There are times when one feels *thinks* …blah. And tho’ there were joyous occasions I had experienced and been a part of lately, and tho’ there were moments that gave me natural highs lately, I still find myself feeling ‘blah’ sometimes. In fact, lately, I feel detached from my normal self. I wonder if it was what most people think: the wheel of life. Sometimes you are up and sometimes you are down. Or is it a hormonal thing?
I feel like there is something that weighs me down, like guilt. But I also wonder…did i just do something wrong? If so, to whom and what? Surely I’d like to know. I dislike conflicts and misunderstanding, and if I have to say I’m sorry first, I will. Sometimes, I find myself saying it even if I don’t have to. If it means mending things, I could care less if I have to apologize first.
But being confused as to where I would get these seemingly guilt feelings tortures me. I have no idea if what I feel is really guilt or not. And if it is, I don’t even know why. I hate being in the state of limbo–this confusion…it tires my brain.
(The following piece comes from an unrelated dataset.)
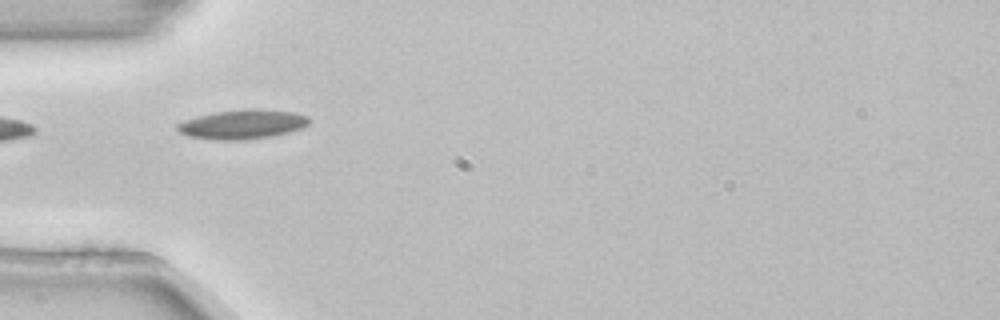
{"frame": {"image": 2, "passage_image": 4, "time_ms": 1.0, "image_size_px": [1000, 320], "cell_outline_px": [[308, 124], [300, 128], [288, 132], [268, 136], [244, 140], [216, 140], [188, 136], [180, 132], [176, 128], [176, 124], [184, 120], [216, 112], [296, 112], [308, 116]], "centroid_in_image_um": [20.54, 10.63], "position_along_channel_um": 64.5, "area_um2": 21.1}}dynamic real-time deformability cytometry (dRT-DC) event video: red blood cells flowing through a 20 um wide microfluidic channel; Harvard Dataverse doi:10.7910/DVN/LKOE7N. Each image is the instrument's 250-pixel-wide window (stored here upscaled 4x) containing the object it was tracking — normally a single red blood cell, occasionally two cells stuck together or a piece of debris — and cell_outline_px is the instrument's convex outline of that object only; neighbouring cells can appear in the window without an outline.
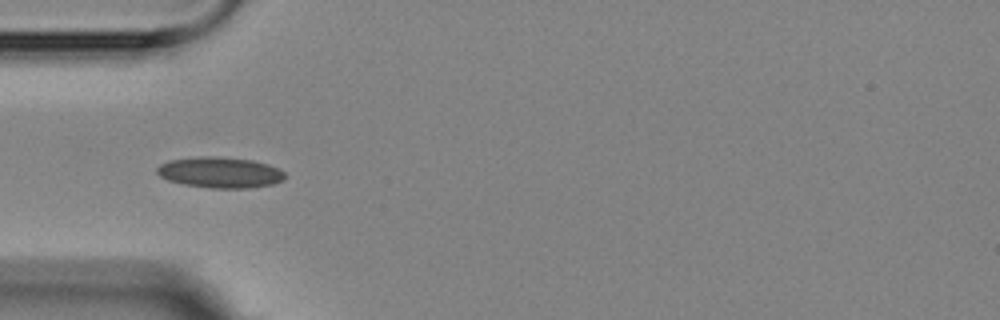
{"species": "Egyptian fruit bat (a non-hibernating species)", "species_latin": "Rousettus aegyptiacus", "temperature_condition": "room temperature", "stored_images_in_passage": 6, "camera_frame_rate_fps": 3000, "um_per_image_px": 0.085, "animal": {"sex": "female"}, "frame": {"image": 1, "passage_image": 1, "time_ms": 0.0, "image_size_px": [1000, 320], "cell_outline_px": [[284, 180], [272, 184], [248, 188], [208, 188], [184, 184], [168, 180], [160, 176], [156, 172], [156, 168], [160, 164], [168, 160], [196, 156], [212, 156], [252, 160], [268, 164], [284, 172]], "centroid_in_image_um": [18.66, 14.65], "position_along_channel_um": 66.3, "area_um2": 23.0}}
It gnaws inside me, causing myself to slowly shut myself in and keep everybody out. At this early stage, I can see myself hardening into a cold stone, numbing the emptiness that has started to creep in. Smiling and laughing when needed, but struggles with the thought when alone. Oh, I hate the idea! But I’ve seen it happen before.
Am I so detached from friends? Am I longing for such companionship, for the familiar sense of belongingness I receive from them? Am I being ambitious of something, discontent with what resources I have in hand? Do I need to flee and regroup myself? *sigh* It’s futile to wonder… it only hastens the dreaded numbness.

ugh.. welcome to the club. i know exactly how you feel.
Audrey Jane said this on November 12, 2007 at 6:39 pm
you had those moments too?
at least i don’t feel so weird anymore.